§ Work task 1
In the forum thread below about padding a headband, list the steps Gijs gives for how he went about the modification, in the order he gives them.
§ Work task 2
According to the headband thread below, how thick was the foam Gijs used?
§ Work task 3
Write the next part of the forum thread below about padding a headband, picking up after its final post.

Thank you for the advices! I wasn´t thinking in removing the bumps but the more I read about it the more convinced I am. Your advices have been definitive. I´ll come back with pictures when my mod is done!
  
 By the way, you did a great job with that sewing, I don´t know if I´ll be able to achieve the same level...


----------



## Gijs

You're welcome! As you can see in the top picture, I Ieft the most outer bumps in place as a reference for how much foam I had apply. The way I went about is as follows: remove the bumps (cut all the way around), apply the foam, glue the leather in place onto the foam  (I cut it to size after putting it in place) and stitch. As for the stitching: it's actually fairly easy: I started by sticking the needle in from the top of the headband (I used the holes that were already there originally, see my third pic)), go around and in from the top again. By working first from left to right and then from right to left I got the "crossed" stitch effect. Hope this is of some help... Good luck!


----------



## Ashade

Sweet! What kind of foam did you use specifically?


----------



## Gijs

I used this thin (about 1 mm) foam that is also used for packaging electronic equipment. Really don't know what the stuff is called. ..


----------



## Ashade

I started the modding... Just the sewing left, but I think I will wait a while more because I messed up buying the leather 
	

	
	
		
		

		
		
	


	



  
 MUUUUUUCCHHH more comfortable now.


----------



## Gijs

Sorry for the slow response, I was on holiday last week... Looks like the project is coming along nicely!


----------



## Ashade

I got the leather and tried to start but I realized I most likely want to use a thimble...


----------



## Gijs

I told you 
	

	
	
		
		

		
		
	


	




 I found it helpful to use a pair of small pliers to pull the needle through, you might want to try that too.


----------



## Ashade

Good to know. I'll have to try to give it another try today.

§ Excerpted records
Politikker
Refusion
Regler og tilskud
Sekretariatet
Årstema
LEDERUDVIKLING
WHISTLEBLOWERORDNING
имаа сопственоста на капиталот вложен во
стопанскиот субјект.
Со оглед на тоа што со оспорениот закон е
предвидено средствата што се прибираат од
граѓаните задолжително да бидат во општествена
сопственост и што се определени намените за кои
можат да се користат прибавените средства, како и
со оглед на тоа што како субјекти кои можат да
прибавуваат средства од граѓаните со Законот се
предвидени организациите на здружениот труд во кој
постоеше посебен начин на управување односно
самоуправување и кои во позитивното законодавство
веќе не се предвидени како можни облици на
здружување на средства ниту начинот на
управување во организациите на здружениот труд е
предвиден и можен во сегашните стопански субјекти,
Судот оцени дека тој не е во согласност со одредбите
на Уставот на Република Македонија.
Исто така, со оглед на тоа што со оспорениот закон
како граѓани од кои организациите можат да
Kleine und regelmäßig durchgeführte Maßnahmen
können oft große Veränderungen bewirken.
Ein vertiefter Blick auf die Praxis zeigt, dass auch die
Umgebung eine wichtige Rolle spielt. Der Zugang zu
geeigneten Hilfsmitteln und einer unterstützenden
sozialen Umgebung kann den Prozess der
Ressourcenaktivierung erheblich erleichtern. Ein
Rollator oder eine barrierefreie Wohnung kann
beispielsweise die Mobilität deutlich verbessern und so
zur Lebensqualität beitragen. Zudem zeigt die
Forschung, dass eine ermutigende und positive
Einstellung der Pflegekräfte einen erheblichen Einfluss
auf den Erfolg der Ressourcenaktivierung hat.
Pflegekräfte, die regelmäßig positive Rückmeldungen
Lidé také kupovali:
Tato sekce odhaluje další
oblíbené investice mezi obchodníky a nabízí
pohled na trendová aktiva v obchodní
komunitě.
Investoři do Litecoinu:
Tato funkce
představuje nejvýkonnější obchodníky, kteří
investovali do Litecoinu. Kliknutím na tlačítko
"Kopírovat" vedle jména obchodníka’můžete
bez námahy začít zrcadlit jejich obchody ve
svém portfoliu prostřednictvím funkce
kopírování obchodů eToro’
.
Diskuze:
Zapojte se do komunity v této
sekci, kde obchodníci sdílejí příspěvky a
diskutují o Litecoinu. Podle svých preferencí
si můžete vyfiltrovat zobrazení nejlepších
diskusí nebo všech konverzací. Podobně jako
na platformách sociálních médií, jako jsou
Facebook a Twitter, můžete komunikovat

§ Response area 1
1. Remove the bumps by cutting all the way around.
2. Apply the foam.
3. Glue the leather in place onto the foam, cutting it to size after putting it in place.
4. Stitch.

§ Response area 2
About 1 mm.

§ Response area 3
----------



## jasonb

Just modded mine as well. I removed the 4 middle bumps, leaving the outer 4 bumps. I then covered the ugly parts with a piece of black thin rubbery material which I cut from a backpack strap. Right now it is just stuck on with double sided tape, I may either glue it on or sew it on eventually. It took me a whole year to finally do this. The bumps didn't bother me as bad as some other people claim, but I figured that since I'm never ever selling this headphone ever, that I may as well hack it up and make it more comfortable. It doesn't look bad though really, but honestly headphones are made to sound good, not win beauty contests. I've only had them on for about 15 minutes since doing this, but so far so good. They feel lighter on my head which really just means that the weight is distributed more evenly now.


----------



## jasonb

Covered the thin rubber with a layer of adhesive back felt:

  

  
 I don't think it looks bad at all. It looks better in person too.


----------



## Gijs

Looks simple yet effective! I suppose it depends on the shape of your head whether the headband is uncomfortable or not, and whether you have hair (which I don't  )...


----------



## tracylynn MkII

It's excellent to see people still using this thread, so show us how your mod came out Ashade!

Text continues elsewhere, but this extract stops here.